Table C.2.1 illustrates that even if a perfect method is used, validity of such methods varies by their application.

Table C.2.1 Theoretical validity of a ‘gold-standard’ measurement by exposure type.

N times of the assessment (N participants) Once
(n = 5)
1000 times*
(n = 5)
Once
(n = 50,000)†
1000 times*
(n = 50,000)†
Internal validity
Exposure on a specific day of each person Valid‡ Valid‡ Valid‡ Valid‡
Habitual exposure* of each person ? Valid‡ ? Valid‡
External validity
Average habitual exposure* of the population ? ? Valid‡ Valid‡
Variation of habitual exposure* of the population ? ? ? Valid‡
% of the population meeting a certain public guideline or clinical cut-off ? ? ? Valid‡
* Assumed to be sufficient to represent a habitual condition over a long period in a person.
† Assumed to be sufficient to represent the source population.
‡ Assumed to have no change in participant’s characteristics in response to each measurement and to have no errors in measurement, processing, and analysis.

For example, gold-standard measures of 24-hour calorimetry in 50,000 people can capture energy expenditure of a specific day of each person. Also, even if we know that energy expenditure varies by time, the average of 50,000 measures can be valid to estimate an average of habitual energy expenditure of the parent population.

However, those 50,000 measures do not provide a valid measure of variability of habitual energy expenditure between different individuals. This limitation is because an estimate of variability mixes both between-person and within-person variability together (reliability), precluding a study on between-person variability on. If there is no or little within-person variability in a measurement (e.g. knee height), measuring many individuals just once allows inference of between-individual variability.

References

  1. Albanes D, Conway JM, Taylor PR, Moe PW, Judd J. Validation and comparison of eight physical activity questionnaires. Epidemiology. 1990;1(1):65-71.
  2. Bland JM, Altman DG. Statistical methods for assessing agreement between two methods of clinical measurement. Lancet. 1986;1(8476):307-10..
  3. Charlton KE, Steyn K, Levitt NS, Jonathan D, Zulu JV, Nel JH. Development and validation of a short questionnaire to assess sodium intake. Public Health Nutr. 2008;11(1):83-94.
  4. Johnson F, Wardle J, Griffith J. The Adolescent Food Habits Checklist: reliability and validity of a measure of healthy eating behaviour in adolescents. Eur J Clin Nutr. 2002;56(7):644-9.
  5. Kelly P, Fitzsimons C, Baker G. Should we reframe how we think about physical activity and sedentary behaviour measurement? Validity and reliability reconsidered. Int J Behav Nutr Phys Act. 2016;13:32.
  6. Kurtze N, Rangul V, Hustvedt BE. Reliability and validity of the international physical activity questionnaire in the Nord-Trondelag health study (HUNT) population of men.
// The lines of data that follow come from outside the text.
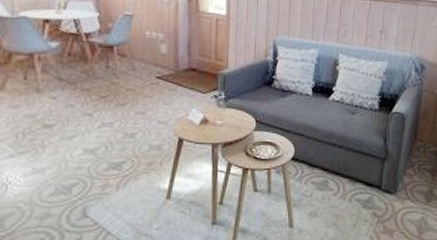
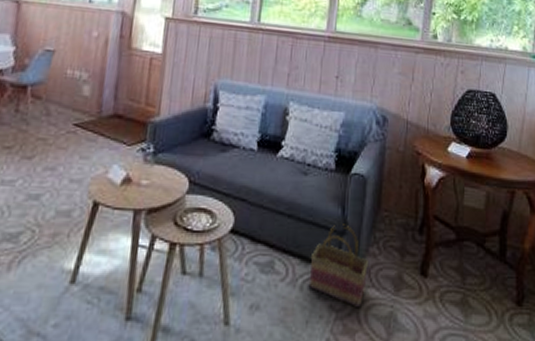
basket: none [356,152,405,215] -> present [308,224,368,309]

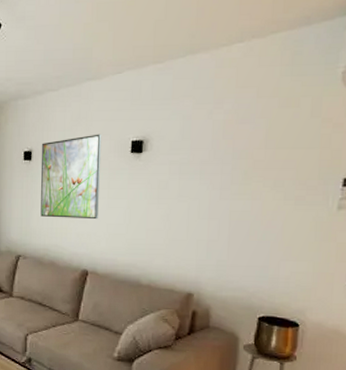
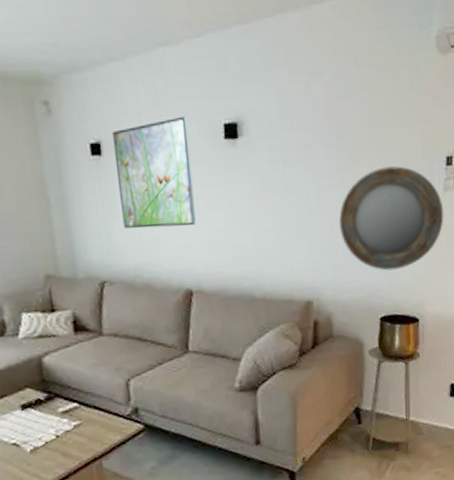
home mirror: none [227,184,336,276] -> present [339,166,444,271]

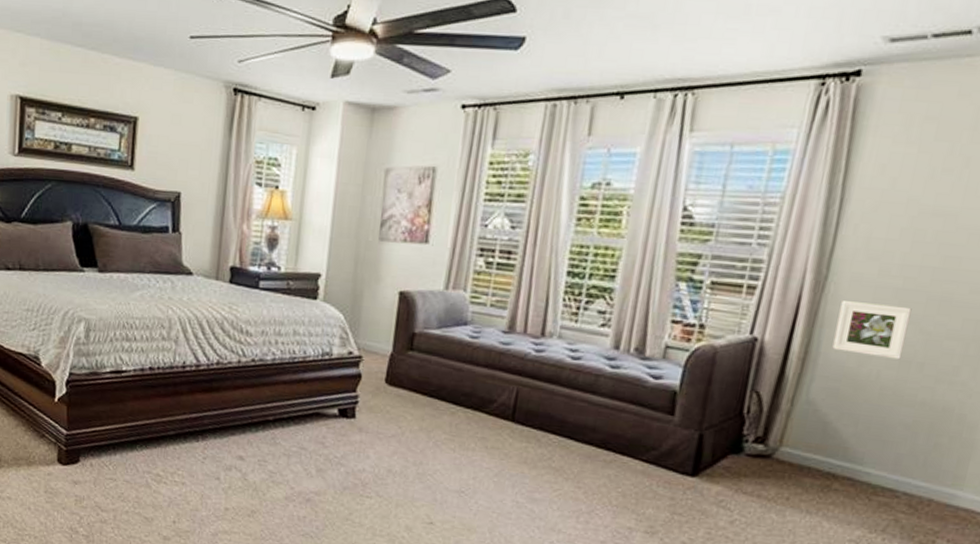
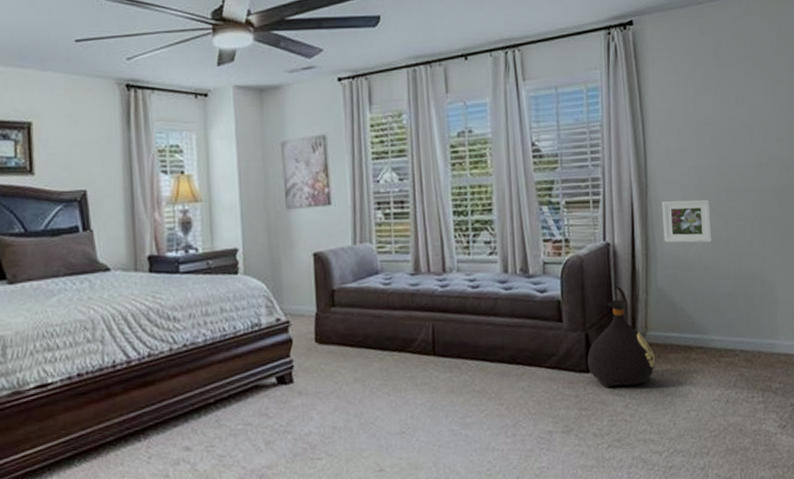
bag: none [694,403,785,503] -> present [587,299,656,388]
BMC Med Res Methodol. 2008;8:63.
  7. Ommundsen Y, Page A, Ku PW, Cooper AR. Cross-cultural, age and gender validation of a computerised questionnaire measuring personal, social and environmental associations with children's physical activity: the European Youth Heart Study. Int J Behav Nutr Phys Act. 2008;5:29.
  8. Rennie KL, Wareham NJ. The validation of physical activity instruments for measuring energy expenditure: problems and pitfalls. Public Health Nutr. 1998;1(4):265-71.
  9. Schmidt ME, Steindorf K. Statistical methods for the validation of questionnaires--discrepancy between theory and practice. Methods Inf Med. 2006;45(4):409-13.